> _Data for the task_:
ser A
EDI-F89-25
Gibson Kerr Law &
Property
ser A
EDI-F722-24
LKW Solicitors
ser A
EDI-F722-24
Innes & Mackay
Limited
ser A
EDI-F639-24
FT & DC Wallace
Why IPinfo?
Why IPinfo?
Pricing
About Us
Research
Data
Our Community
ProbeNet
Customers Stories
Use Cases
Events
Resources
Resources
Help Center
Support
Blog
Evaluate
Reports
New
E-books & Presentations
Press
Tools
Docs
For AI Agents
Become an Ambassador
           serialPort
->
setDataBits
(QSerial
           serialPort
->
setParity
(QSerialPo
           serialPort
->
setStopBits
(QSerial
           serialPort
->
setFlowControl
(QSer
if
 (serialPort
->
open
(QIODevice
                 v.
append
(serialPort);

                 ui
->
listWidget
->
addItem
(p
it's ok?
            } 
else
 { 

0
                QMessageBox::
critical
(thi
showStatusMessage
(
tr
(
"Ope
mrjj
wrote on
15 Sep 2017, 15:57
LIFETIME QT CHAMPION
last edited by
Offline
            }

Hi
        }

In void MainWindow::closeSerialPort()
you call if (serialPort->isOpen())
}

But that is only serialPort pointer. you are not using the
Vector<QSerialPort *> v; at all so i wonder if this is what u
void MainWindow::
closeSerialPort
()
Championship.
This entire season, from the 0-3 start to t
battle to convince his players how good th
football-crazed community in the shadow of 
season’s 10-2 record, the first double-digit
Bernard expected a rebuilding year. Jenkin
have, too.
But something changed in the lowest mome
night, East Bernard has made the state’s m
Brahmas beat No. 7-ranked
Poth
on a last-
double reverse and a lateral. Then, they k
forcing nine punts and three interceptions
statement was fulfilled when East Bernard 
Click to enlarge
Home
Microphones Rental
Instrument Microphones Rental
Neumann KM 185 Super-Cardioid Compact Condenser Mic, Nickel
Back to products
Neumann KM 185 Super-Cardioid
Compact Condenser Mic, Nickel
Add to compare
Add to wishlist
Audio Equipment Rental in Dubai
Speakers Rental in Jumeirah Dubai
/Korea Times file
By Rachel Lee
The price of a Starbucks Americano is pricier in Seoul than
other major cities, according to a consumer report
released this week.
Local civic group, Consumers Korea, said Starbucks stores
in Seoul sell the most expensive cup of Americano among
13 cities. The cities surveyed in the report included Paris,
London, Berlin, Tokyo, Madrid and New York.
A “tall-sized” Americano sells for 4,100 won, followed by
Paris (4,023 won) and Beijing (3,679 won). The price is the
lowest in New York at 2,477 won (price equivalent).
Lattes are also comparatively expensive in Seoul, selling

> _Directive_:
Extract each line of the records above that contains the string "Neumann", treating uppercase and lowercase letters as distinct.

> _Task output_:
Neumann KM 185 Super-Cardioid Compact Condenser Mic, Nickel
Neumann KM 185 Super-Cardioid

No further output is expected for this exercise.